Dataset excerpts:
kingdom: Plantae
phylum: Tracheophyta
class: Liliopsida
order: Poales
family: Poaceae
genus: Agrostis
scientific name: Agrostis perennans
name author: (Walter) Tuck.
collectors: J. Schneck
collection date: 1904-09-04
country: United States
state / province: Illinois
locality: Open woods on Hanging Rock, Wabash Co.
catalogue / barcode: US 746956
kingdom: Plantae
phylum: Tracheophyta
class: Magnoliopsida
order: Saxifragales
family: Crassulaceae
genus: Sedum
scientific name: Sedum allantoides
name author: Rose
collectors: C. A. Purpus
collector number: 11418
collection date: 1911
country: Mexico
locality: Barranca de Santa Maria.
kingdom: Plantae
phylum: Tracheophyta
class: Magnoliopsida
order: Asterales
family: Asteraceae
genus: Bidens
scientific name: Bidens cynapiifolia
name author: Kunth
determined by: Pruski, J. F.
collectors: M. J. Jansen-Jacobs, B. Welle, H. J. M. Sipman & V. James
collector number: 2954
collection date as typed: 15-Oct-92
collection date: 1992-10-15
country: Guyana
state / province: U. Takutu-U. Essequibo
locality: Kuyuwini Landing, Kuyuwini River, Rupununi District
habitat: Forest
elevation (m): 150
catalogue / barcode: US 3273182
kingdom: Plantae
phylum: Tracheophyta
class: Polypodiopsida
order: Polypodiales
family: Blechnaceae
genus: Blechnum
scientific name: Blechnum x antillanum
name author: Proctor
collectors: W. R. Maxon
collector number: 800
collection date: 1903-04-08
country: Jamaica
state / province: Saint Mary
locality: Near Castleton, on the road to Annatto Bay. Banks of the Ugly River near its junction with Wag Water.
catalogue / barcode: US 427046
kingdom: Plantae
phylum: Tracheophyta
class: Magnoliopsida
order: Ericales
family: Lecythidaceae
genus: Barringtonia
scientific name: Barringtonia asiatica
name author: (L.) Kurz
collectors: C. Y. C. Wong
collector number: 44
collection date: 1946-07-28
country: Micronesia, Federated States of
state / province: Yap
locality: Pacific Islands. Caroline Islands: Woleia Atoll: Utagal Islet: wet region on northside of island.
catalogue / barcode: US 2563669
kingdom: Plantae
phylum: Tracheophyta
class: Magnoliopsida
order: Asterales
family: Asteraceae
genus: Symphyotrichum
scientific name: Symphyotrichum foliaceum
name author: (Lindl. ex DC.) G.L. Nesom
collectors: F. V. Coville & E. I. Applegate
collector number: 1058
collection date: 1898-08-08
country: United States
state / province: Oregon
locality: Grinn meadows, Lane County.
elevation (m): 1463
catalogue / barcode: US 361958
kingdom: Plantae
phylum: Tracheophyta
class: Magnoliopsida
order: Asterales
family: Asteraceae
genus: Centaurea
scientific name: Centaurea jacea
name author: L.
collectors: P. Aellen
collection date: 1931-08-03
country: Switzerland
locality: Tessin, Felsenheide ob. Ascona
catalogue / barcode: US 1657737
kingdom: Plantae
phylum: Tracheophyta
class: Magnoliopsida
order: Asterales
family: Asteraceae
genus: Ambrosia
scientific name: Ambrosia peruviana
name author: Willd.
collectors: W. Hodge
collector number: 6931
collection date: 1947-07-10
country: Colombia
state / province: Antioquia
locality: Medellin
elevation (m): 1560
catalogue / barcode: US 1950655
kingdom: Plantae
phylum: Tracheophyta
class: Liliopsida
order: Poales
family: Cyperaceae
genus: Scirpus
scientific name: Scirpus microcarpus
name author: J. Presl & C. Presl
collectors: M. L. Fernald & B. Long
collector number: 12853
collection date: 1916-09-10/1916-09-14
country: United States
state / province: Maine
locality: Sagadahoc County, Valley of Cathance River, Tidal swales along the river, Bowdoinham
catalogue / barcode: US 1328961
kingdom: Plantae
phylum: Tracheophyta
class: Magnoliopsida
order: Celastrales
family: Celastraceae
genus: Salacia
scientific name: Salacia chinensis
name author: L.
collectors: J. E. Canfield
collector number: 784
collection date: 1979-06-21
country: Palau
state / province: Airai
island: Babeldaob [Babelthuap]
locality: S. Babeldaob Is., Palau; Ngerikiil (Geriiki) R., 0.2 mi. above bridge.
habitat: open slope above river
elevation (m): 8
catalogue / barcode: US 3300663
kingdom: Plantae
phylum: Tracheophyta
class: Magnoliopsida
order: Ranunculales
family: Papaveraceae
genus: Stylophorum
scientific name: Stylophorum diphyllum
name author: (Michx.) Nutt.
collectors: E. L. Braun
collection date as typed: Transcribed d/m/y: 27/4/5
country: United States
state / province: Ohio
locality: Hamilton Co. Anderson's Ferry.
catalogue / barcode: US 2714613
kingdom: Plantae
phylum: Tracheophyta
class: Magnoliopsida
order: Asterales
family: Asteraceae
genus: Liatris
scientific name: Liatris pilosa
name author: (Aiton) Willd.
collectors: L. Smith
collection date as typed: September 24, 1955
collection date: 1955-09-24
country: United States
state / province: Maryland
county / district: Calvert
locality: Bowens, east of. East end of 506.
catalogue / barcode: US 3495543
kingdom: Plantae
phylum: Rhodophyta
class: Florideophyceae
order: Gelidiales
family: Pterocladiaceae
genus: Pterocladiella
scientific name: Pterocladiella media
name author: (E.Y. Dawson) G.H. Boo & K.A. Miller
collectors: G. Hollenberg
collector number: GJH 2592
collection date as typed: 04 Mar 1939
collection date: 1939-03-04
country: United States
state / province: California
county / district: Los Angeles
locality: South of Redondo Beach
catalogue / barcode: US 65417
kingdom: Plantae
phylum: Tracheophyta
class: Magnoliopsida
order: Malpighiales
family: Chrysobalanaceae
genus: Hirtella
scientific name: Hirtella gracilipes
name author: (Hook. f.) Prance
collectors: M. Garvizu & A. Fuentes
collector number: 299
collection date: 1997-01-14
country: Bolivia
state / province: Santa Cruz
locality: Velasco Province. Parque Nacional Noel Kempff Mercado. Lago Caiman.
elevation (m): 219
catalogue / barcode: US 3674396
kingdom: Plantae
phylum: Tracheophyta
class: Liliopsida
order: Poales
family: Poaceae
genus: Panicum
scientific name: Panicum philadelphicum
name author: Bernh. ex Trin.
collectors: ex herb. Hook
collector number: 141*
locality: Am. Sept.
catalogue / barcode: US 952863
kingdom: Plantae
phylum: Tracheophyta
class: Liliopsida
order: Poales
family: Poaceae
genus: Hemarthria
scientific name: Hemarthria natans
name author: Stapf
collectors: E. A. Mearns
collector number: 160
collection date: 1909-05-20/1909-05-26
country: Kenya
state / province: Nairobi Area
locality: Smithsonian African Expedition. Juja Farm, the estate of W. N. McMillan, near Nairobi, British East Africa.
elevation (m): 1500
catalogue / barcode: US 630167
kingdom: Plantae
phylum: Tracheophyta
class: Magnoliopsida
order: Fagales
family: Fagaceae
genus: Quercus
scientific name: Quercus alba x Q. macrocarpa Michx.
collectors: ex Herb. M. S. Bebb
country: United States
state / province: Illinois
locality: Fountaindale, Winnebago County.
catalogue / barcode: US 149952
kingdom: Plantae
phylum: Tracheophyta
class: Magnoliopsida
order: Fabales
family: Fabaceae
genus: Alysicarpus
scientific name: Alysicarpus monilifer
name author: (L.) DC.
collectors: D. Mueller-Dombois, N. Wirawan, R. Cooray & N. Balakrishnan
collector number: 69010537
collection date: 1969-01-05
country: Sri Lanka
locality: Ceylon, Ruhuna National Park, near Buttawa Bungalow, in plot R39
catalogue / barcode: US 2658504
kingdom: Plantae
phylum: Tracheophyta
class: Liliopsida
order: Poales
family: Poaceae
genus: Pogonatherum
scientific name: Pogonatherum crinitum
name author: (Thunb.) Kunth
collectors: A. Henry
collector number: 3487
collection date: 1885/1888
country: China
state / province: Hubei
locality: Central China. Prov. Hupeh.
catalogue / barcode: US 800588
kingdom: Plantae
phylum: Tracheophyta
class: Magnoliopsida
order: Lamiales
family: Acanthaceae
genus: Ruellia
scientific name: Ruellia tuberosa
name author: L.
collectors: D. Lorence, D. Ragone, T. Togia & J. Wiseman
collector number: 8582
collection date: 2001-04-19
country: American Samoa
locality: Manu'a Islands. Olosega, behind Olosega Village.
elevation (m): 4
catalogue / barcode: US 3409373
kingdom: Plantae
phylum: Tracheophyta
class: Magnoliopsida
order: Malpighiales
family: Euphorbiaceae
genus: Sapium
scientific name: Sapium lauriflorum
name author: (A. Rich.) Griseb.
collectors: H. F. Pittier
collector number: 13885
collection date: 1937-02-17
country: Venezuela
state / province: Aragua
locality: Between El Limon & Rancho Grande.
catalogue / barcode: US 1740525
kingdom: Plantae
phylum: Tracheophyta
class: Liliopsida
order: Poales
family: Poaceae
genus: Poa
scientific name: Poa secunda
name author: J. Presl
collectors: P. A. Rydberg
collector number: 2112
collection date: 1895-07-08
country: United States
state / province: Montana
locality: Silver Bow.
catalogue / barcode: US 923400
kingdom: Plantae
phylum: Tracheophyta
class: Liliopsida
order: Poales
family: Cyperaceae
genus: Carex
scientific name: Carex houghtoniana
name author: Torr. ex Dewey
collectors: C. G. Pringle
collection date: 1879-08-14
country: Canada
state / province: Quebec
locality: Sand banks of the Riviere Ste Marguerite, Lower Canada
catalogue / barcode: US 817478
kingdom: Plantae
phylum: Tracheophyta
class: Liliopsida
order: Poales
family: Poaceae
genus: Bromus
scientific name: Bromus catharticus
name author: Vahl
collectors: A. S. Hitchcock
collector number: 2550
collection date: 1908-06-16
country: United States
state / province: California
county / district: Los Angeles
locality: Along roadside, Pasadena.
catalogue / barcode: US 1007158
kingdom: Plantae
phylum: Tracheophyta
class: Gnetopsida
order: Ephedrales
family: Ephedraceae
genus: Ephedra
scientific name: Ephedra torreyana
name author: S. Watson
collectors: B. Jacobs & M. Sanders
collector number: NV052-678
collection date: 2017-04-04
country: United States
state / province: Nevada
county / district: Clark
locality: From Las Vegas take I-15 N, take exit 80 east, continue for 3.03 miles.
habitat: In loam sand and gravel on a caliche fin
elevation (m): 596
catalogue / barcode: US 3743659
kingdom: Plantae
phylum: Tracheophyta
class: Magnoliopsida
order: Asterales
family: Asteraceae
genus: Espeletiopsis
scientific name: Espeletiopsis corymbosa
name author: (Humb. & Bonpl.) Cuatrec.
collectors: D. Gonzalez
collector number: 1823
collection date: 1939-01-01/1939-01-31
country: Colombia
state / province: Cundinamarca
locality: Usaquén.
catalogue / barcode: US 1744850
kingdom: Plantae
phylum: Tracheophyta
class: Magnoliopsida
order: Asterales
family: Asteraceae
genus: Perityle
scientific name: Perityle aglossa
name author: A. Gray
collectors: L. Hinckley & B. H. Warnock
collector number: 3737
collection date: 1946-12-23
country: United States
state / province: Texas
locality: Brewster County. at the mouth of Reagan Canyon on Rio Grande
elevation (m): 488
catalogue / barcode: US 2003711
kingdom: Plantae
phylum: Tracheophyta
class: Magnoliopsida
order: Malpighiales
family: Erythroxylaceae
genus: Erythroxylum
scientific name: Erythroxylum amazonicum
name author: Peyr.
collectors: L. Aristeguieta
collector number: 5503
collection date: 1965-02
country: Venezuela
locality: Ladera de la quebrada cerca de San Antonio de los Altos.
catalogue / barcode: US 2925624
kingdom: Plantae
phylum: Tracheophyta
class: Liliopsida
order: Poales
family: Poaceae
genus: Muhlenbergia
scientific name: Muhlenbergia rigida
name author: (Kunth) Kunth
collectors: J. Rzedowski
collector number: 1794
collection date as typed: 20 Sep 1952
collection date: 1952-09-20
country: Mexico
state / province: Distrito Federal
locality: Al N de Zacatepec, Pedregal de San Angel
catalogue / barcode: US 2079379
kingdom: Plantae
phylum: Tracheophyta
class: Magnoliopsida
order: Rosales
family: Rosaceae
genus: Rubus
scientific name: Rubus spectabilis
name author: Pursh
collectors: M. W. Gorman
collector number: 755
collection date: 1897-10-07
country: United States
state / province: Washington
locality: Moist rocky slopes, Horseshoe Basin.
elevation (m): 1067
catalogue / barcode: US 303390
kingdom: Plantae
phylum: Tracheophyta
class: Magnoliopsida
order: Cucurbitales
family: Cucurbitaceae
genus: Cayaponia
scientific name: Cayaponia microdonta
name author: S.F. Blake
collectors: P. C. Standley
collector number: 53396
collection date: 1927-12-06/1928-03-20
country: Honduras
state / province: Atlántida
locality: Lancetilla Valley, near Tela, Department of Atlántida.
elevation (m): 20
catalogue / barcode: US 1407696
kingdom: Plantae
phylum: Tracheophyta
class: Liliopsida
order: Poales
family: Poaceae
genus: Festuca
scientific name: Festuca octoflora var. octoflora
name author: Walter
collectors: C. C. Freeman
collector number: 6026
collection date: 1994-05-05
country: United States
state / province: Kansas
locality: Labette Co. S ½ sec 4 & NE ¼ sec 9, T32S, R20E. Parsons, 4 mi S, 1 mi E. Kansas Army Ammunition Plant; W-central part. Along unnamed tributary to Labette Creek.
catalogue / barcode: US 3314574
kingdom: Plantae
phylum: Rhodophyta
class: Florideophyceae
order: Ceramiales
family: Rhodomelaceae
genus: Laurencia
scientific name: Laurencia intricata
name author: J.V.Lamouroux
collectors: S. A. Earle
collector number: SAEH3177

To do: In the records starting at the line that contains "genus: Muhlenbergia" and ending at the line that contains "collection date: 1897-10-07", swap "name author" for "authority" and leave everything else unchanged. Return only those lines.

Solution to the problem:
genus: Muhlenbergia
scientific name: Muhlenbergia rigida
authority: (Kunth) Kunth
collectors: J. Rzedowski
collector number: 1794
collection date as typed: 20 Sep 1952
collection date: 1952-09-20
country: Mexico
state / province: Distrito Federal
locality: Al N de Zacatepec, Pedregal de San Angel
catalogue / barcode: US 2079379
kingdom: Plantae
phylum: Tracheophyta
class: Magnoliopsida
order: Rosales
family: Rosaceae
genus: Rubus
scientific name: Rubus spectabilis
authority: Pursh
collectors: M. W. Gorman
collector number: 755
collection date: 1897-10-07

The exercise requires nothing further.